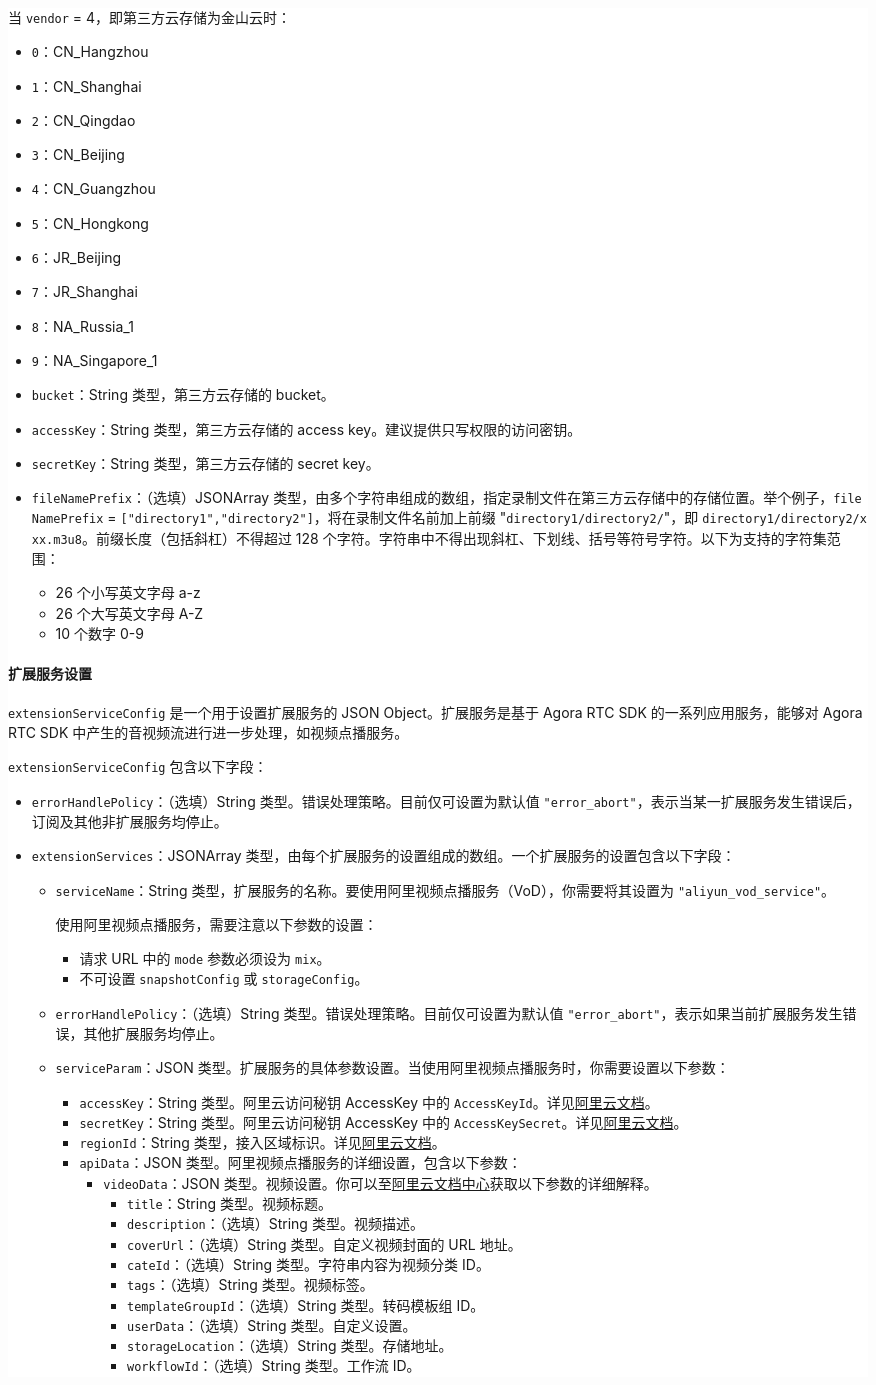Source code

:   当 `vendor` = 4，即第三方云存储为金山云时：

  - `0`：CN_Hangzhou
  - `1`：CN_Shanghai
  - `2`：CN_Qingdao
  - `3`：CN_Beijing
  - `4`：CN_Guangzhou
  - `5`：CN_Hongkong
  - `6`：JR_Beijing
  - `7`：JR_Shanghai
  - `8`：NA_Russia_1
  - `9`：NA_Singapore_1

- `bucket`：String 类型，第三方云存储的 bucket。
- `accessKey`：String 类型，第三方云存储的 access key。建议提供只写权限的访问密钥。
- `secretKey`：String 类型，第三方云存储的 secret key。

- `fileNamePrefix`：（选填）JSONArray 类型，由多个字符串组成的数组，指定录制文件在第三方云存储中的存储位置。举个例子，`fileNamePrefix` = `["directory1","directory2"]`，将在录制文件名前加上前缀 "`directory1/directory2/`"，即 `directory1/directory2/xxx.m3u8`。前缀长度（包括斜杠）不得超过 128 个字符。字符串中不得出现斜杠、下划线、括号等符号字符。以下为支持的字符集范围：
  - 26 个小写英文字母 a-z
  - 26 个大写英文字母 A-Z
  - 10 个数字 0-9

#### <a name="extensionServiceConfig"></a>扩展服务设置

`extensionServiceConfig` 是一个用于设置扩展服务的 JSON Object。扩展服务是基于 Agora RTC SDK 的一系列应用服务，能够对 Agora RTC SDK 中产生的音视频流进行进一步处理，如视频点播服务。

`extensionServiceConfig` 包含以下字段：

- `errorHandlePolicy`：（选填）String 类型。错误处理策略。目前仅可设置为默认值 `"error_abort"`，表示当某一扩展服务发生错误后，订阅及其他非扩展服务均停止。

- `extensionServices`：JSONArray 类型，由每个扩展服务的设置组成的数组。一个扩展服务的设置包含以下字段：

  - `serviceName`：String 类型，扩展服务的名称。要使用阿里视频点播服务（VoD），你需要将其设置为 `"aliyun_vod_service"`。

    <div class="alert note">使用阿里视频点播服务，需要注意以下参数的设置：<ul><li>请求 URL 中的 <code>mode</code> 参数必须设为 <code>mix</code>。</li><li>不可设置 <code>snapshotConfig</code> 或 <code>storageConfig</code>。</li></ul>

  - `errorHandlePolicy`：（选填）String 类型。错误处理策略。目前仅可设置为默认值 `"error_abort"`，表示如果当前扩展服务发生错误，其他扩展服务均停止。

  - `serviceParam`：JSON 类型。扩展服务的具体参数设置。当使用阿里视频点播服务时，你需要设置以下参数：

    - `accessKey`：String 类型。阿里云访问秘钥 AccessKey 中的 `AccessKeyId`。详见[阿里云文档](https://help.aliyun.com/document_detail/53045.html)。
    - `secretKey`：String 类型。阿里云访问秘钥 AccessKey 中的 `AccessKeySecret`。详见[阿里云文档](https://help.aliyun.com/document_detail/53045.html)。
    - `regionId`：String 类型，接入区域标识。详见[阿里云文档](https://help.aliyun.com/document_detail/98194.html)。
    - `apiData`：JSON 类型。阿里视频点播服务的详细设置，包含以下参数：
      - `videoData`：JSON 类型。视频设置。你可以至[阿里云文档中心](https://help.aliyun.com/document_detail/55407.html)获取以下参数的详细解释。
        - `title`：String 类型。视频标题。
        - `description`：（选填）String 类型。视频描述。
        - `coverUrl`：（选填）String 类型。自定义视频封面的 URL 地址。
        - `cateId`：（选填）String 类型。字符串内容为视频分类 ID。
        - `tags`：（选填）String 类型。视频标签。
        - `templateGroupId`：（选填）String 类型。转码模板组 ID。
        - `userData`：（选填）String 类型。自定义设置。
        - `storageLocation`：（选填）String 类型。存储地址。
        - `workflowId`：（选填）String 类型。工作流 ID。
	
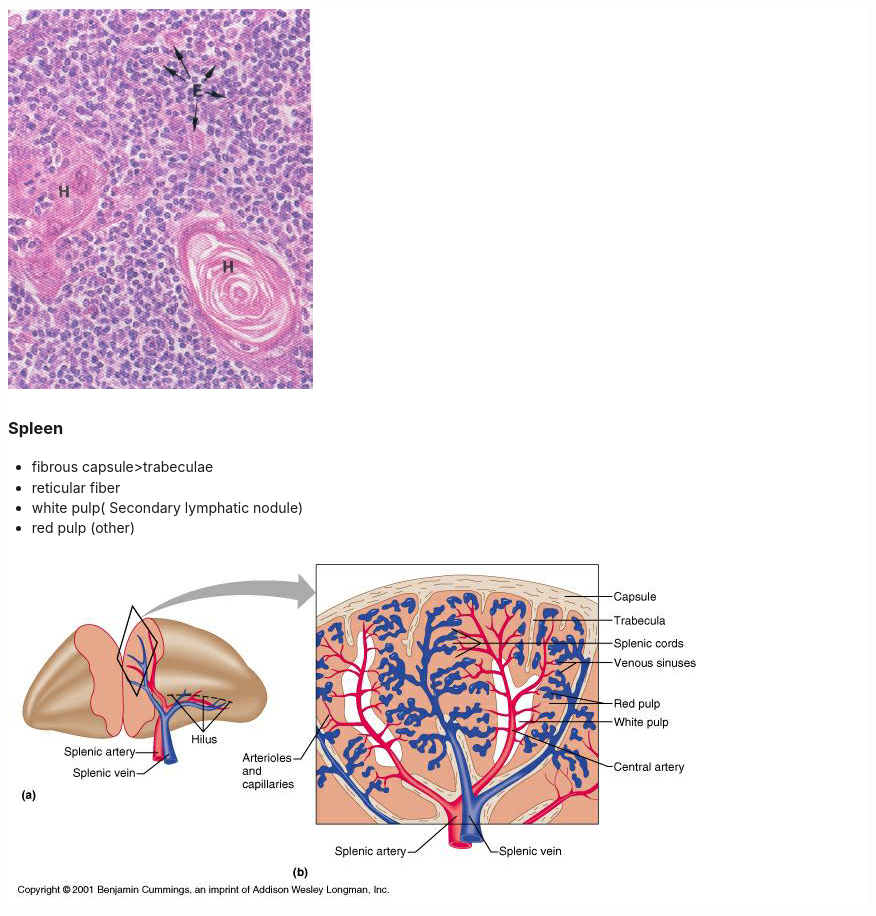 ![](paste_src/2022-10-22-16-28-46.png)

### Spleen
- fibrous capsule>trabeculae
- reticular fiber
- white pulp( Secondary lymphatic nodule)
- red pulp (other)

![](paste_src/2022-10-22-16-43-56.png)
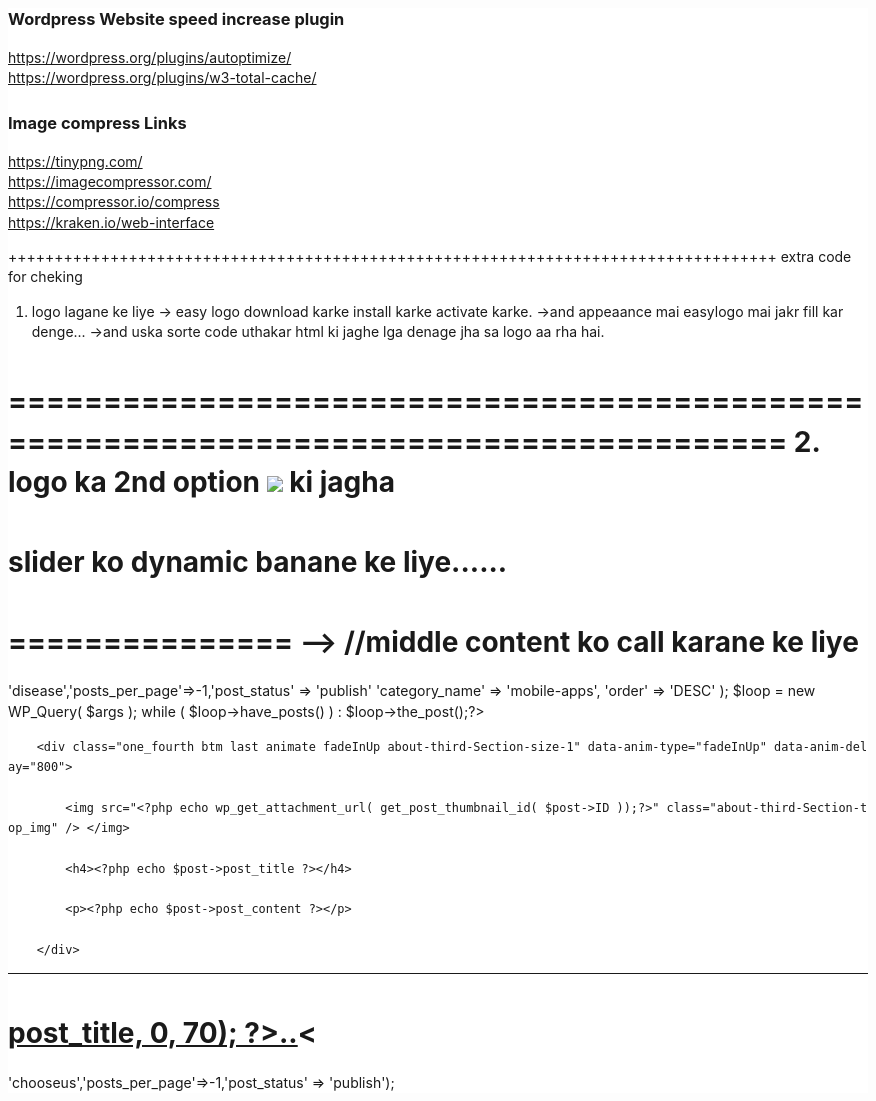 ### Wordpress Website speed increase plugin
https://wordpress.org/plugins/autoptimize/<br>
https://wordpress.org/plugins/w3-total-cache/

### Image compress Links
https://tinypng.com/<br>
https://imagecompressor.com/<br>
https://compressor.io/compress<br>
https://kraken.io/web-interface



+++++++++++++++++++++++++++++++++++++++++++++++++++++++++++++++++++++++++++++++++++
extra code for cheking

1. logo lagane ke liye
	-> easy logo download karke install karke activate karke.
	->and appeaance mai easylogo mai jakr fill kar denge...
	->and uska sorte code uthakar html ki jaghe lga denage jha sa logo aa rha hai.
	<?php show_easylogo(); ?>
======================================================================================
2.	logo ka 2nd option
	<img src="images/logo.png"> ki jagha <?php twentysixteen_the_custom_logo(); ?>
========================================================================

slider ko dynamic banane ke liye......
================================================================================
===============
            --> <?php the_field("middele"); ?> //middle content ko call karane ke liye
            <?php the_field("service_work_process",8); ?>
==================
 <?php $args = array('post_type' => 'disease','posts_per_page'=>-1,'post_status' => 'publish'
  'category_name' => 'mobile-apps', 'order' => 'DESC' );

               $loop = new WP_Query( $args );

        while ( $loop->have_posts() ) : $loop->the_post();?>

        <div class="one_fourth btm last animate fadeInUp about-third-Section-size-1" data-anim-type="fadeInUp" data-anim-delay="800">

            <img src="<?php echo wp_get_attachment_url( get_post_thumbnail_id( $post->ID ));?>" class="about-third-Section-top_img" /> </img>

            <h4><?php echo $post->post_title ?></h4>

            <p><?php echo $post->post_content ?></p>  

        </div>         

<?php endwhile; ?>
----------------------------------------------
<a href="<?php echo get_permalink( $post->ID ); ?>"><?php echo substr($post->post_title, 0, 70);  ?>..</a><
====================================
<?php 
              $icon = array('icon-flag','icon-clock', 'icon-hotairballoon', 'icon-heart', 'icon-linegraph', 'icon-chat');
              $args = array('post_type' => 'chooseus','posts_per_page'=>-1,'post_status' => 'publish');
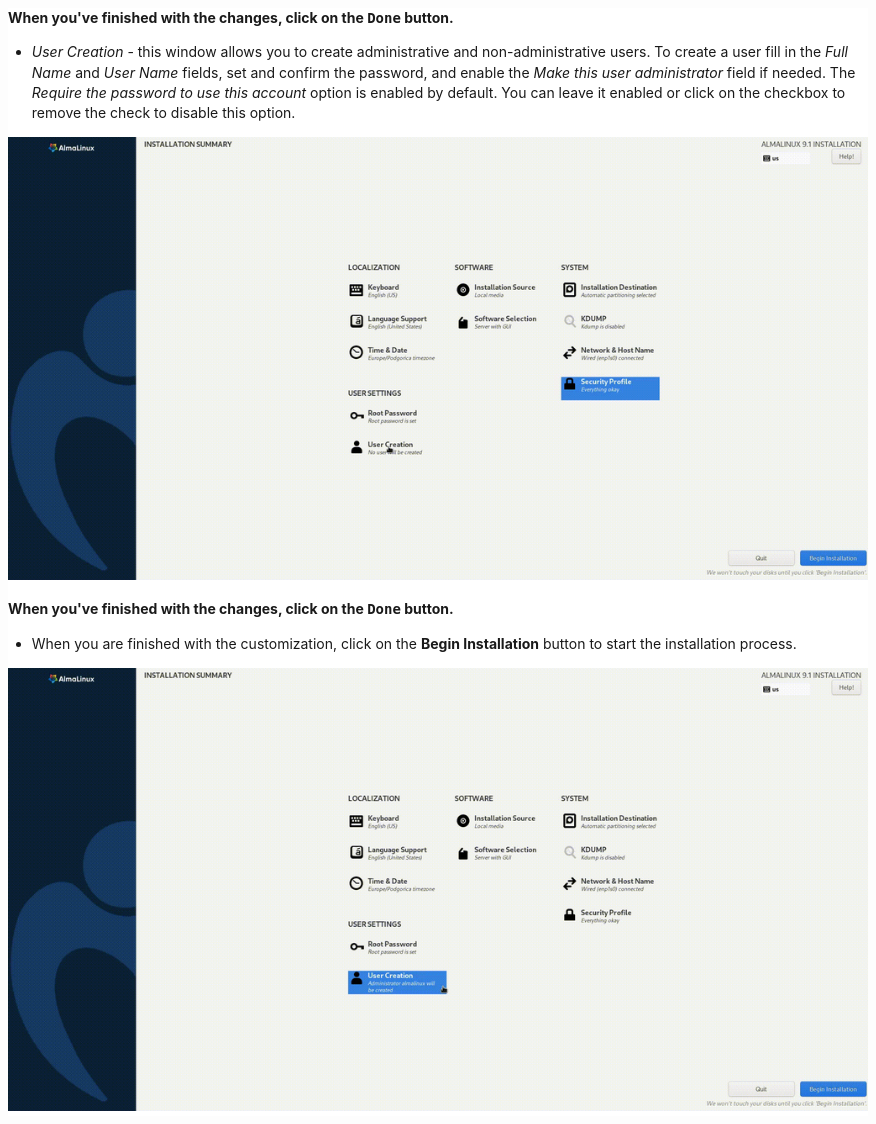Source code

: **When you've finished with the changes, click on the <kbd>Done</kbd> button.**

- *User Creation* - this window allows you to create administrative and non-administrative users. To create a user fill in the *Full Name* and *User Name* fields, set and confirm the password, and enable the *Make this user administrator* field if needed. The *Require the password to use this account* option is enabled by default. You can leave it enabled or click on the checkbox to remove the check to disable this option.

![image](images/installation-guide-user.gif)

**When you've finished with the changes, click on the <kbd>Done</kbd> button.**

* When you are finished with the customization, click on the **Begin Installation** button to start the installation process.

![image](images/installation-guide-begin-installation.gif)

##########

### Exercise instructions
Scan the data for the string "changes" and copy each line in which it occurs.

### Task answer
: **When you've finished with the changes, click on the <kbd>Done</kbd> button.**
**When you've finished with the changes, click on the <kbd>Done</kbd> button.**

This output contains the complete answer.